Effect of Dogboning on the Restenosis Rate after Coronary Stenting: A Finite Element Analysis

Stent implantation is one of the most common minimally invasive treatments for opening obstructed coronary arteries. A stent is a mesh structure used to restore the patency in stenosed arteries and provide a permanent scaffold for arterial walls. The permanent implanted stent subjects the artery to abnormal stresses which may lead to the occurrence of in-stent restenosis, a major complication of stenting. Clinical trials have shown that various factors influence on restenosis rates. One of these factors is dogboning (i.e., ends of stent open first during expansion because of different distribution of circumferential stress between free ends and central part of the stent).
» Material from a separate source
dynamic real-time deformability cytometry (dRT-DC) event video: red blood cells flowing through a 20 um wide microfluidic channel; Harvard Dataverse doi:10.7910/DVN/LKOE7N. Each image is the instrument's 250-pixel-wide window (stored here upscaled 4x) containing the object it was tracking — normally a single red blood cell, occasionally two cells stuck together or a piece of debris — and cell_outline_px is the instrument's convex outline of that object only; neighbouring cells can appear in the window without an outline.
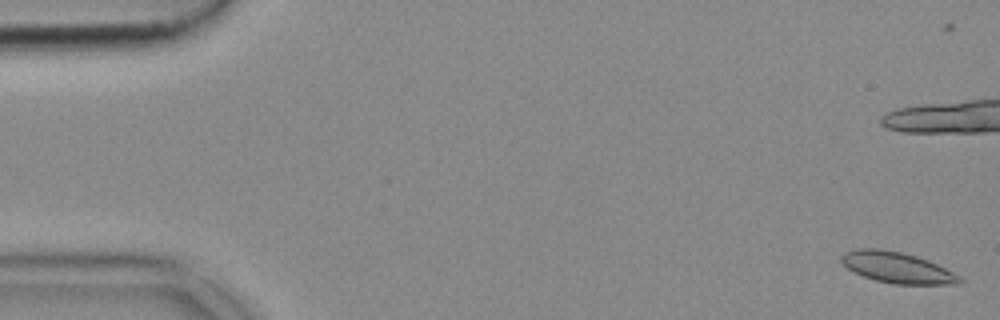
{"species": "common noctule bat (a hibernating species)", "species_latin": "Nyctalus noctula", "temperature_condition": "cold", "stored_images_in_passage": 55, "camera_frame_rate_fps": 3000, "um_per_image_px": 0.085, "animal": {"sex": "female", "body_mass_g": 18.4}, "frame": {"image": 1, "passage_image": 1, "time_ms": 0.0, "image_size_px": [1000, 320], "cell_outline_px": [[964, 280], [960, 284], [892, 284], [876, 280], [864, 276], [848, 268], [840, 260], [840, 256], [844, 252], [856, 248], [880, 248], [900, 252], [916, 256], [928, 260], [960, 276]], "centroid_in_image_um": [76.25, 22.73], "position_along_channel_um": 8.8, "area_um2": 21.21}}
One of the most important issues that affect the dogboning value is stent cell geometry. Published works on the effect of different stent geometries on the dogboning by computer simulation are rarely found in the literature and the current knowledge is mostly clinical. The goal of this paper is to quantitatively assess the relationship between the reported restenosis rates and the dogboning value of a stent through finite element method. The impact of three commercially stent designs (Palmaz–Schatz, Multi–Link and NIR stents) on the dogboning was characterized. Radial deformation and dogboning changes during the deployment of the stents are compared. According to the findings, Palmaz–Schatz stent has the most value of dogboning, followed by NIR and Multi–Link stents. Results suggested that stent designs cause alterations in dogboning that adversely affect arterial stress distributions within the wall, which impact vessel responses such as restenosis.